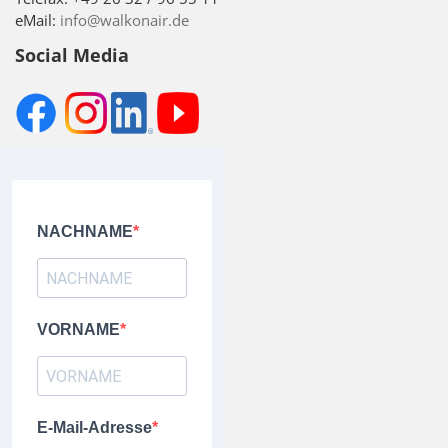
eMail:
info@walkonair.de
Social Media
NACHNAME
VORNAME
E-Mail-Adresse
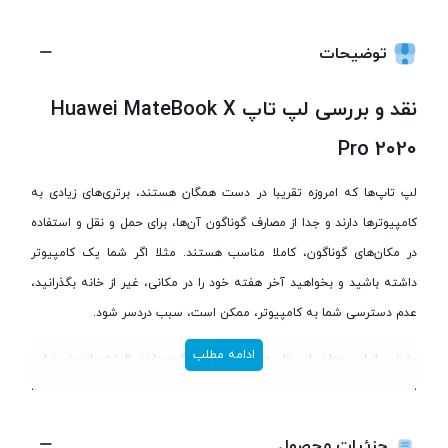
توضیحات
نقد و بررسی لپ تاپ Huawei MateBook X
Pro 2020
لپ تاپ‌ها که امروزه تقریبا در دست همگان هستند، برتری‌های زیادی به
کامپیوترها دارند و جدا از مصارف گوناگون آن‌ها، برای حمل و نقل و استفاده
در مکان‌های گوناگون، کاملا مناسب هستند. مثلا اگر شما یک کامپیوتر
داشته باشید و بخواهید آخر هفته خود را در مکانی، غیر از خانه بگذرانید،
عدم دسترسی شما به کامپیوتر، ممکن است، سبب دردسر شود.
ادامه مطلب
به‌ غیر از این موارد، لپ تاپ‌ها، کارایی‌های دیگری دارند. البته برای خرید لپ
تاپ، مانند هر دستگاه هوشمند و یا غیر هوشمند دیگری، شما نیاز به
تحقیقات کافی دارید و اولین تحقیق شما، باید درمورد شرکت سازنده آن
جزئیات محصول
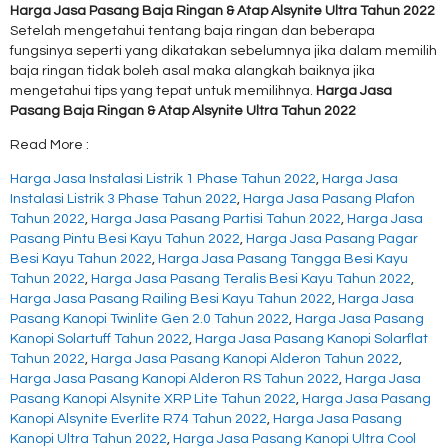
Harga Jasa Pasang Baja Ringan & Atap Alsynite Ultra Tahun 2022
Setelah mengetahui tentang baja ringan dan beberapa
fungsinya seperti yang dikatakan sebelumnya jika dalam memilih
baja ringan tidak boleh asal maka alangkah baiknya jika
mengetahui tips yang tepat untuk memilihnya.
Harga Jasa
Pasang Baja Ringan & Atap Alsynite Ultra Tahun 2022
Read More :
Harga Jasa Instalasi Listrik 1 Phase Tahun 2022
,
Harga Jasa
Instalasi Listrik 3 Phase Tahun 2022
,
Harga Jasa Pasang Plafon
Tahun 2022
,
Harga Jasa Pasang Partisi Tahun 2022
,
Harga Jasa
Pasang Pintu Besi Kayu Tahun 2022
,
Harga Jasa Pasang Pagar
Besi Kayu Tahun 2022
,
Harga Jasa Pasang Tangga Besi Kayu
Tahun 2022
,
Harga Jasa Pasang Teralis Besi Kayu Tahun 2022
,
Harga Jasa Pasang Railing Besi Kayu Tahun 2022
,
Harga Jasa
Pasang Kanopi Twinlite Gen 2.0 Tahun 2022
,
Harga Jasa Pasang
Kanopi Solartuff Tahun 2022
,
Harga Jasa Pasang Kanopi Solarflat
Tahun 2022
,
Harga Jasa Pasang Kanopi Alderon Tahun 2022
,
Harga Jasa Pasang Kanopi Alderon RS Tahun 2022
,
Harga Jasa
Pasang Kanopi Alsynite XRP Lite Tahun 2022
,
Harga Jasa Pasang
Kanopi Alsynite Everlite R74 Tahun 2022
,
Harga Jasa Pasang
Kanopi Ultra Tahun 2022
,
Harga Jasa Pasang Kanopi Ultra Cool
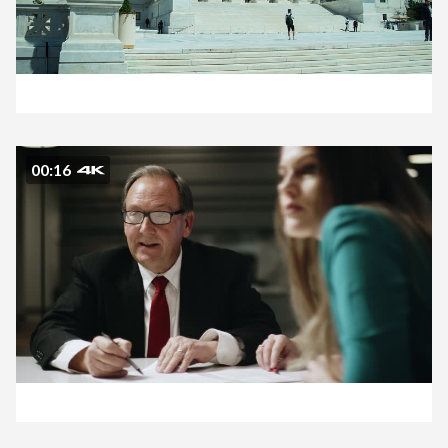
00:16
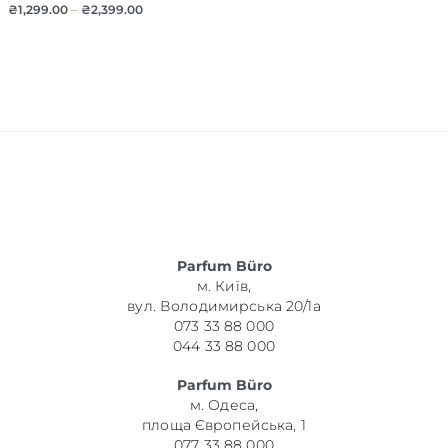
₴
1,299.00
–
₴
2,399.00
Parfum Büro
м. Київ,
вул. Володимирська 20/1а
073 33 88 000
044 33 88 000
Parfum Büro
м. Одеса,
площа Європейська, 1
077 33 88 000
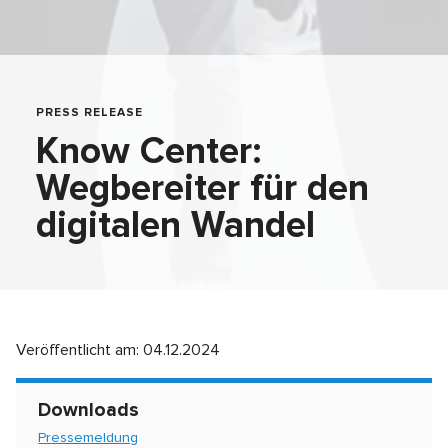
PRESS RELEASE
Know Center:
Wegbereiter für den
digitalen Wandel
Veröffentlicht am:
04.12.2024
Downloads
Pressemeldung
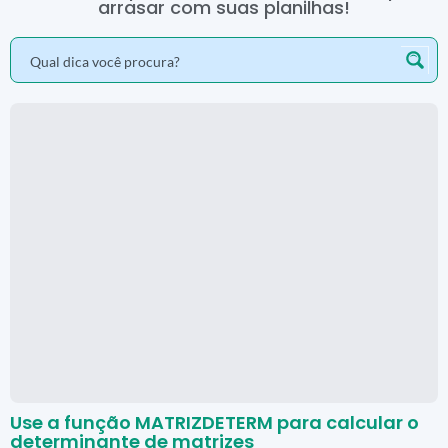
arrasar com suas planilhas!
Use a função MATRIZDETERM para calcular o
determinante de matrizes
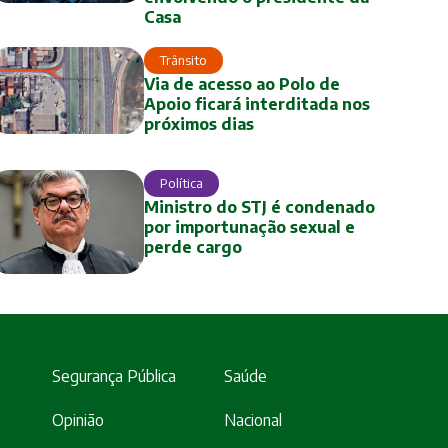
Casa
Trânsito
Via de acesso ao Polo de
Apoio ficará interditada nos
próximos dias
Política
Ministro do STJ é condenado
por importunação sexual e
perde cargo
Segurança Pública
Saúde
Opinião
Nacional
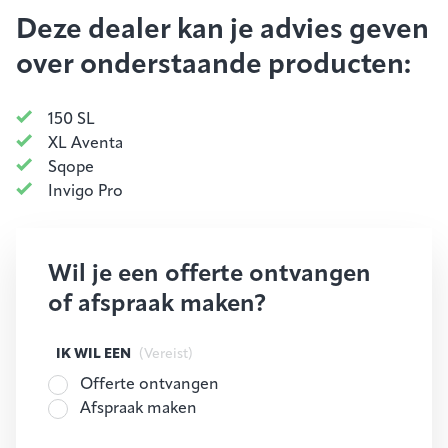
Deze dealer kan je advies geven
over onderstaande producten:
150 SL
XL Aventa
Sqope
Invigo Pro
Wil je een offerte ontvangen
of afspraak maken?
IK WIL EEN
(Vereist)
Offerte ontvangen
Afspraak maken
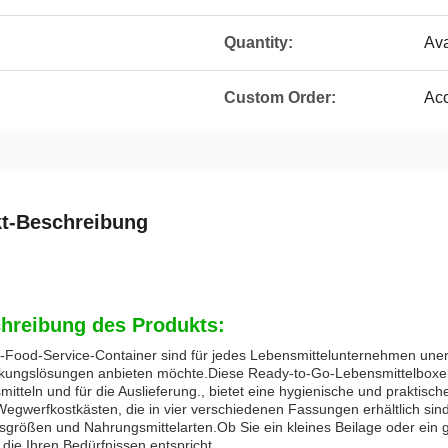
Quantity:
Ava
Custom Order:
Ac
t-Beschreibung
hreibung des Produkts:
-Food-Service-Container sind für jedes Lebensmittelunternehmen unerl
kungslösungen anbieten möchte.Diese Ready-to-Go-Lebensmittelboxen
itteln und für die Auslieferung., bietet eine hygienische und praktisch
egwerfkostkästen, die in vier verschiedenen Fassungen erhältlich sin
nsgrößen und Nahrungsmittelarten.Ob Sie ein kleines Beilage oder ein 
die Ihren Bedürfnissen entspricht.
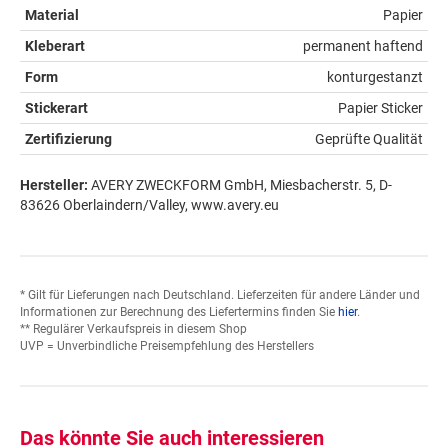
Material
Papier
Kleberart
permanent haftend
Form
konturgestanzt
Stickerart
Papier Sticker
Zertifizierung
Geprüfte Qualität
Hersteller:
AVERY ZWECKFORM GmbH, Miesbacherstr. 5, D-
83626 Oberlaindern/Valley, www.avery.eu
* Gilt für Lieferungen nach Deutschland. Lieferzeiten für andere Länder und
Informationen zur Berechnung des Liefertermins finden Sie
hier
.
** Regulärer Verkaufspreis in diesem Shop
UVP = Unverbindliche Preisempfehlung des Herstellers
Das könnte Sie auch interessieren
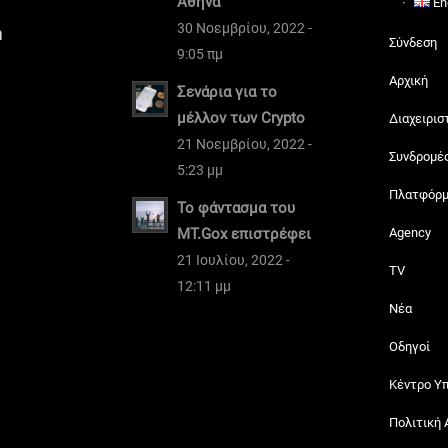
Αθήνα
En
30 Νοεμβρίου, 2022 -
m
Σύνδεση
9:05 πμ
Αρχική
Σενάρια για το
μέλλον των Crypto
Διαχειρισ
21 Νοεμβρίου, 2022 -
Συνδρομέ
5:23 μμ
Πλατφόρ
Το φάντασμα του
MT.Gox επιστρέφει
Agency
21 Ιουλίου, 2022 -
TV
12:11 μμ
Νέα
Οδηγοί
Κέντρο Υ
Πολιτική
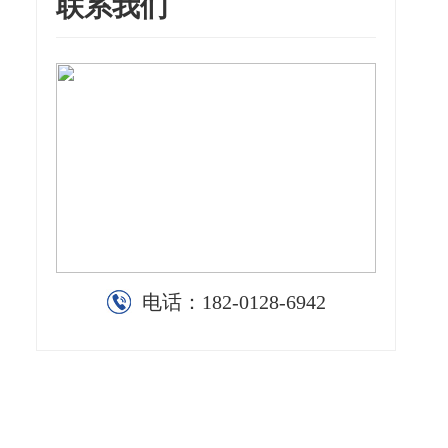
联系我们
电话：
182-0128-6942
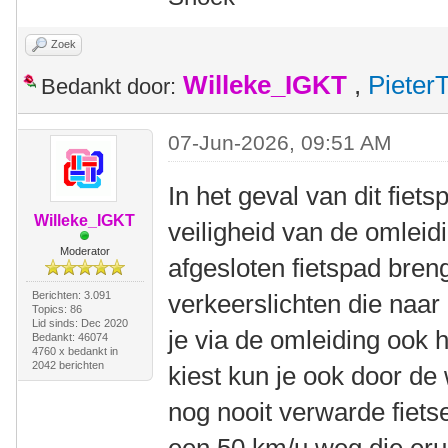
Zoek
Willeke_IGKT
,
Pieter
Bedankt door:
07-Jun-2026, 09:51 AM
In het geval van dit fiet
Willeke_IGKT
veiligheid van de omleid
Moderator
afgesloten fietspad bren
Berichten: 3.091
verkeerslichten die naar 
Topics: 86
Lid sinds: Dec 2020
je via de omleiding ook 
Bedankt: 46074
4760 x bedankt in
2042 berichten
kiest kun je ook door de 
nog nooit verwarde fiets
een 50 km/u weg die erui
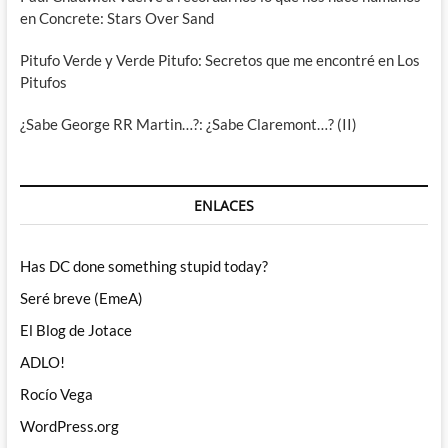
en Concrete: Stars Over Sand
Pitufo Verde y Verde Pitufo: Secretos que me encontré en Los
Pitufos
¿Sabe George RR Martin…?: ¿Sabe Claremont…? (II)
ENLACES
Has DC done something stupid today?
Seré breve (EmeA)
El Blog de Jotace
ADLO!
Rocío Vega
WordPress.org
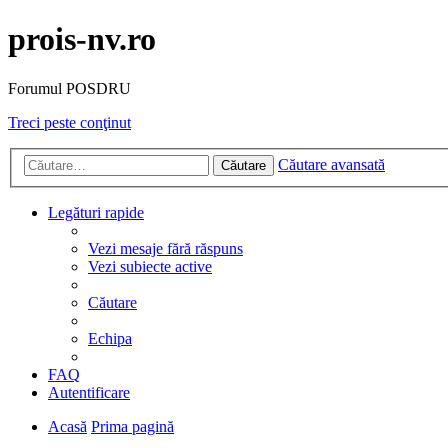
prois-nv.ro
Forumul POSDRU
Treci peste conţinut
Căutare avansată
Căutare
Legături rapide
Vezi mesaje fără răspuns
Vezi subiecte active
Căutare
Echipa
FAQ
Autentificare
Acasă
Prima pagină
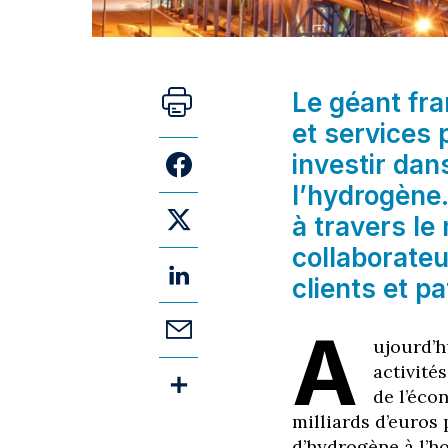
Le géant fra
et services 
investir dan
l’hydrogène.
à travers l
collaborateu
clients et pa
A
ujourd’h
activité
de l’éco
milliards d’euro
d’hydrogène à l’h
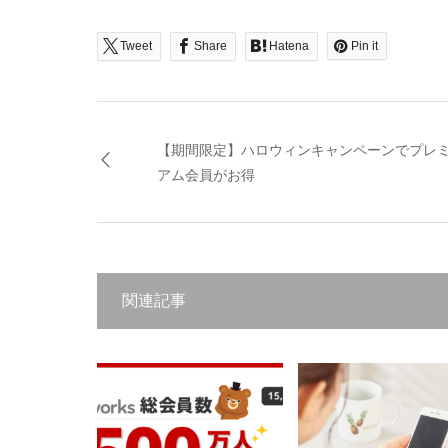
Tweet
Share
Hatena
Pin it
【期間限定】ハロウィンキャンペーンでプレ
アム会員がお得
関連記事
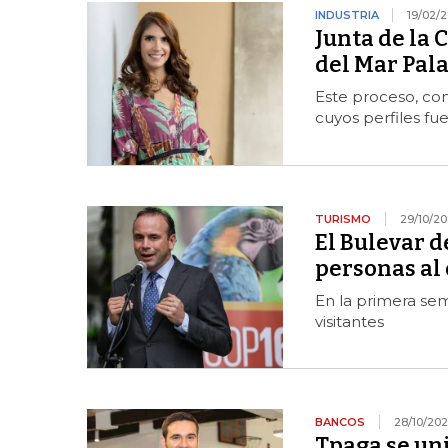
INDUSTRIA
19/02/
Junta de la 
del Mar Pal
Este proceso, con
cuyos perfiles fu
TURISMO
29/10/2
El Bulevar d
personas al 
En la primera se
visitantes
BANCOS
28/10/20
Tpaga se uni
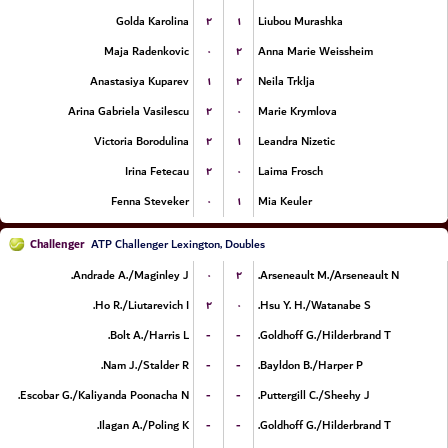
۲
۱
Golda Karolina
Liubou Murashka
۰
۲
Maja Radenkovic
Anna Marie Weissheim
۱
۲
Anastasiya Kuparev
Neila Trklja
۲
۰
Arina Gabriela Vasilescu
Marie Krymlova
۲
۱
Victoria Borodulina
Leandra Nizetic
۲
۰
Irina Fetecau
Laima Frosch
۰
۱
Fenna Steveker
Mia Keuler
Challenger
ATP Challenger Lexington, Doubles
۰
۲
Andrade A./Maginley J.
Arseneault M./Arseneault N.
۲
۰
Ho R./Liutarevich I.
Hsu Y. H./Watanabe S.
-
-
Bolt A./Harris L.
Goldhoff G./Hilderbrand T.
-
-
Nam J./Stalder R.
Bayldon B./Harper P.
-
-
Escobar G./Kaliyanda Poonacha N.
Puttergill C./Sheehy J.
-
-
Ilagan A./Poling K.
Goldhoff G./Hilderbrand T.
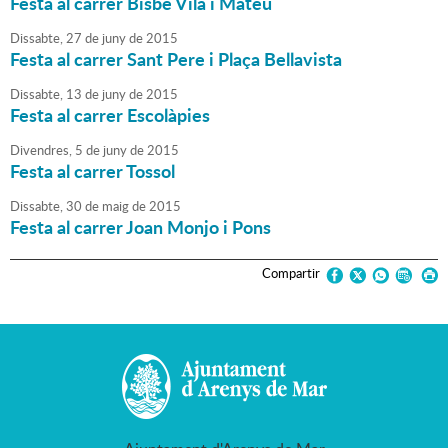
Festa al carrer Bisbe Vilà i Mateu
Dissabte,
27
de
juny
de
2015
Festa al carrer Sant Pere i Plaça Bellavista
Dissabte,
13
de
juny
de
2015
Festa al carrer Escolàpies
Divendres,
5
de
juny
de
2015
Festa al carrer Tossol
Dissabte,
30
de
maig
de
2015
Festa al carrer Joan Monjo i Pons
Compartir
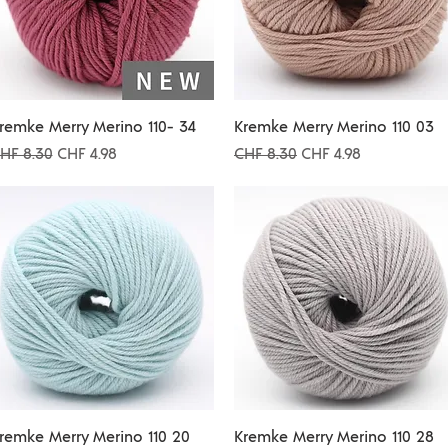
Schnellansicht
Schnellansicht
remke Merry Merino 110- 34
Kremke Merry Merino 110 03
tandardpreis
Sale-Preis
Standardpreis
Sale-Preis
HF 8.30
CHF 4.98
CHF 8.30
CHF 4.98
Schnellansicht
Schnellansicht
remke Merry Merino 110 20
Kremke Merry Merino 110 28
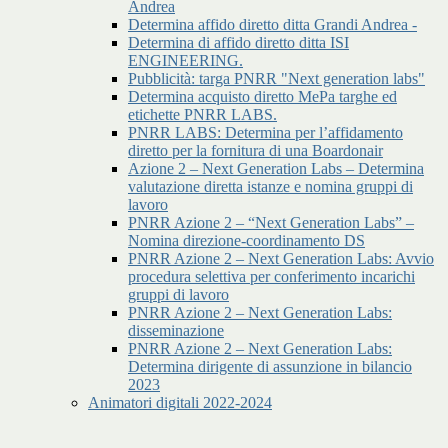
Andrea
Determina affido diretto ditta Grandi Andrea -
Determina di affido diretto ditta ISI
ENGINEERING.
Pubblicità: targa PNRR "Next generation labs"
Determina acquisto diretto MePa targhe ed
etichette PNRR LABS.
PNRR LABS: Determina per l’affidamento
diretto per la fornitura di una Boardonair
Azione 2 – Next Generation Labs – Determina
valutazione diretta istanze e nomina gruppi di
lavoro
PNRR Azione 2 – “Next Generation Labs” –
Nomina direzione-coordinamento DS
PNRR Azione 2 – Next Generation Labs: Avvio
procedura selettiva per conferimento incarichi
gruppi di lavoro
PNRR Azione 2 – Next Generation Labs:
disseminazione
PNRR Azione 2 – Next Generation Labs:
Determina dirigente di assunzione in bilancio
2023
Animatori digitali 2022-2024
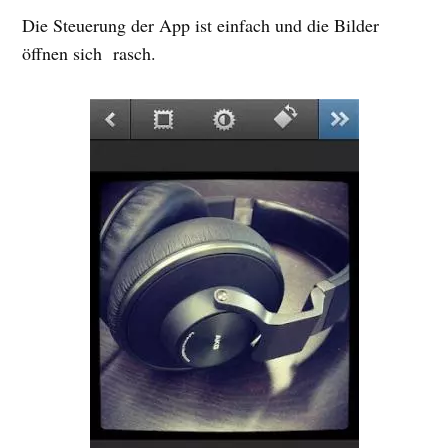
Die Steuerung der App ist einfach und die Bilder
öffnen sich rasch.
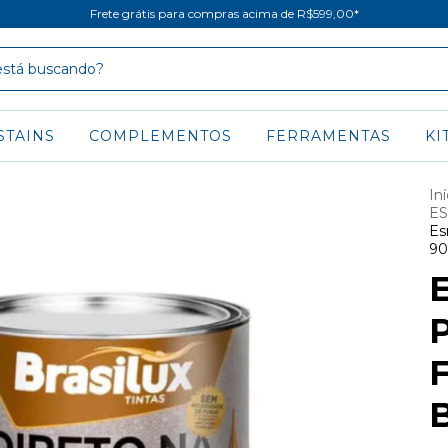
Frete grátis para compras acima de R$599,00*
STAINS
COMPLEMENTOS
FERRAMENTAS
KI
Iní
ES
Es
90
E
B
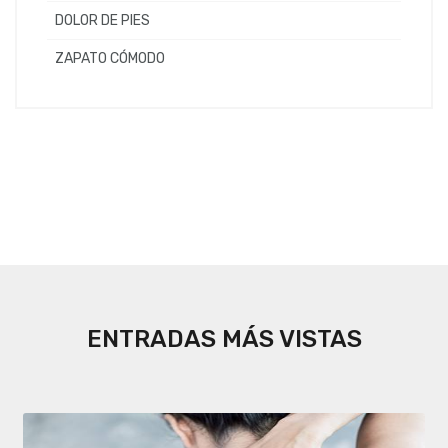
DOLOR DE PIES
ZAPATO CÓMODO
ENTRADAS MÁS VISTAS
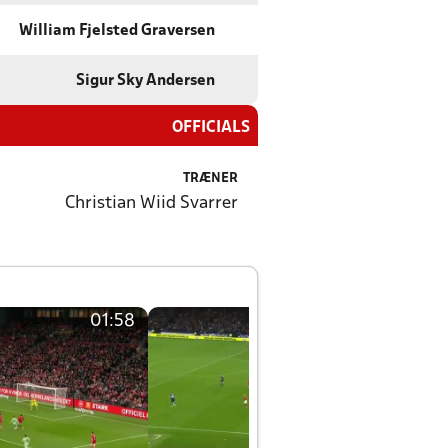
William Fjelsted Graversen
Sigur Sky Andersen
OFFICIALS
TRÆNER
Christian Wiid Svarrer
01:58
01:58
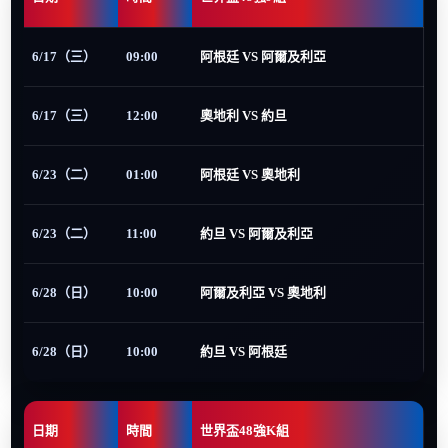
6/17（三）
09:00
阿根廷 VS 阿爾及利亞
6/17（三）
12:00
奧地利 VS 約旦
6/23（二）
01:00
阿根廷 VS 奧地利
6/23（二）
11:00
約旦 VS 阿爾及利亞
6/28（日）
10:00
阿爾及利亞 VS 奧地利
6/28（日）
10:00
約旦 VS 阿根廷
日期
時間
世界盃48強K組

*EXERCISE DETAILS*:
The required output is every line from the beginning of the material above through the line with "Harga Jasa Pasang Railing", exact and without pictures.

*SOLUTION BELOW*:
eMail:
info@walkonair.de
Social Media
NACHNAME
VORNAME
E-Mail-Adresse
توضیحات
نقد و بررسی لپ تاپ Huawei MateBook X
Pro 2020
لپ تاپ‌ها که امروزه تقریبا در دست همگان هستند، برتری‌های زیادی به
کامپیوترها دارند و جدا از مصارف گوناگون آن‌ها، برای حمل و نقل و استفاده
در مکان‌های گوناگون، کاملا مناسب هستند. مثلا اگر شما یک کامپیوتر
داشته باشید و بخواهید آخر هفته خود را در مکانی، غیر از خانه بگذرانید،
عدم دسترسی شما به کامپیوتر، ممکن است، سبب دردسر شود.
ادامه مطلب
به‌ غیر از این موارد، لپ تاپ‌ها، کارایی‌های دیگری دارند. البته برای خرید لپ
تاپ، مانند هر دستگاه هوشمند و یا غیر هوشمند دیگری، شما نیاز به
تحقیقات کافی دارید و اولین تحقیق شما، باید درمورد شرکت سازنده آن
جزئیات محصول
Harga Jasa Pasang Baja Ringan & Atap Alsynite Ultra Tahun 2022
Setelah mengetahui tentang baja ringan dan beberapa
fungsinya seperti yang dikatakan sebelumnya jika dalam memilih
baja ringan tidak boleh asal maka alangkah baiknya jika
mengetahui tips yang tepat untuk memilihnya.
Harga Jasa
Pasang Baja Ringan & Atap Alsynite Ultra Tahun 2022
Read More :
Harga Jasa Instalasi Listrik 1 Phase Tahun 2022
,
Harga Jasa
Instalasi Listrik 3 Phase Tahun 2022
,
Harga Jasa Pasang Plafon
Tahun 2022
,
Harga Jasa Pasang Partisi Tahun 2022
,
Harga Jasa
Pasang Pintu Besi Kayu Tahun 2022
,
Harga Jasa Pasang Pagar
Besi Kayu Tahun 2022
,
Harga Jasa Pasang Tangga Besi Kayu
Tahun 2022
,
Harga Jasa Pasang Teralis Besi Kayu Tahun 2022
,
Harga Jasa Pasang Railing Besi Kayu Tahun 2022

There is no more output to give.